▸ GOAL OF THE EXERCISE
Copy every line of text in the data below word for word and in order, leaving out the pictures.
[Start of section]
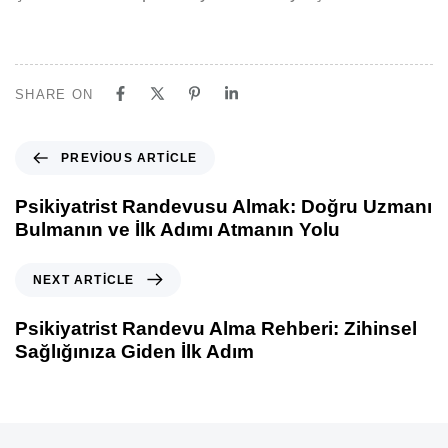
SHARE ON
PREVIOUS ARTICLE
Psikiyatrist Randevusu Almak: Doğru Uzmanı
Bulmanın ve İlk Adımı Atmanın Yolu
NEXT ARTICLE
Psikiyatrist Randevu Alma Rehberi: Zihinsel
Sağlığınıza Giden İlk Adım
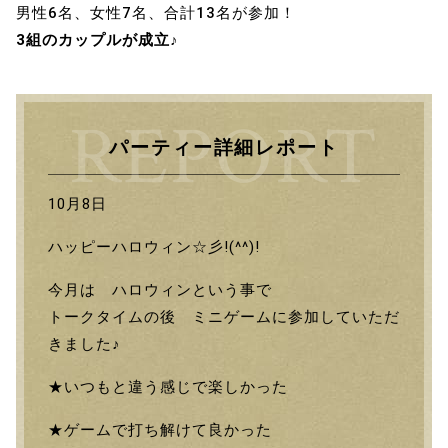
男性6名、女性7名、合計13名が参加！
3組のカップルが成立♪
パーティー詳細レポート
10月8日
ハッピーハロウィン☆彡!(^^)!
今月は ハロウィンという事で
トークタイムの後 ミニゲームに参加していただ
きました♪
★いつもと違う感じで楽しかった
★ゲームで打ち解けて良かった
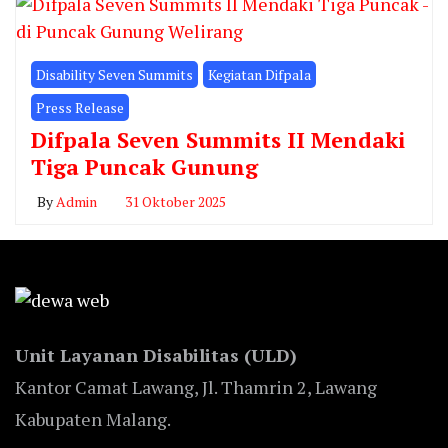
Disability Seven Summits
Kegiatan Difpala
Press Release
Difpala Seven Summits II Mendaki
Tiga Puncak Gunung
By
Admin
31 Oktober 2025
Unit Layanan Disabilitas (ULD)
Kantor Camat Lawang, Jl. Thamrin 2, Lawang
Kabupaten Malang.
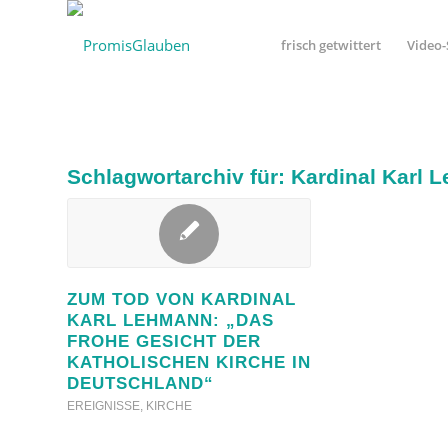
frisch getwittert
Video-
Schlagwortarchiv für:
Kardinal Karl 
ZUM TOD VON KARDINAL
KARL LEHMANN: „DAS
FROHE GESICHT DER
KATHOLISCHEN KIRCHE IN
DEUTSCHLAND“
EREIGNISSE
,
KIRCHE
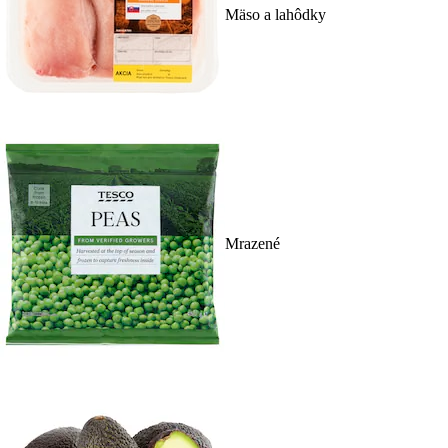
Mäso a lahôdky
Mrazené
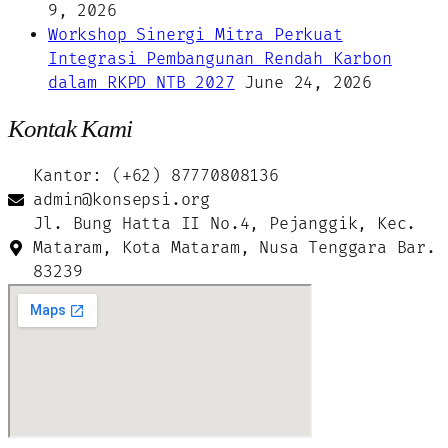
9, 2026
Workshop Sinergi Mitra Perkuat
Integrasi Pembangunan Rendah Karbon
dalam RKPD NTB 2027
June 24, 2026
Kontak Kami
Kantor: (+62) 87770808136
admin@konsepsi.org
Jl. Bung Hatta II No.4, Pejanggik, Kec.
Mataram, Kota Mataram, Nusa Tenggara Bar.
83239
[End of section]
▸ TASK RESULT
SHARE ON
PREVIOUS ARTICLE
Psikiyatrist Randevusu Almak: Doğru Uzmanı
Bulmanın ve İlk Adımı Atmanın Yolu
NEXT ARTICLE
Psikiyatrist Randevu Alma Rehberi: Zihinsel
Sağlığınıza Giden İlk Adım
男性6名、女性7名、合計13名が参加！
3組のカップルが成立♪
パーティー詳細レポート
10月8日
ハッピーハロウィン☆彡!(^^)!
今月は ハロウィンという事で
トークタイムの後 ミニゲームに参加していただ
きました♪
★いつもと違う感じで楽しかった
★ゲームで打ち解けて良かった
Disability Seven Summits
Kegiatan Difpala
Press Release
Difpala Seven Summits II Mendaki
Tiga Puncak Gunung
By
Admin
31 Oktober 2025
Unit Layanan Disabilitas (ULD)
Kantor Camat Lawang, Jl. Thamrin 2, Lawang
Kabupaten Malang.
frisch getwittert
Video-
Schlagwortarchiv für:
Kardinal Karl 
ZUM TOD VON KARDINAL
KARL LEHMANN: „DAS
FROHE GESICHT DER
KATHOLISCHEN KIRCHE IN
DEUTSCHLAND“
EREIGNISSE
,
KIRCHE
Mäso a lahôdky
Mrazené
9, 2026
Workshop Sinergi Mitra Perkuat
Integrasi Pembangunan Rendah Karbon
dalam RKPD NTB 2027
June 24, 2026
Kontak Kami
Kantor: (+62) 87770808136
admin@konsepsi.org
Jl. Bung Hatta II No.4, Pejanggik, Kec.
Mataram, Kota Mataram, Nusa Tenggara Bar.
83239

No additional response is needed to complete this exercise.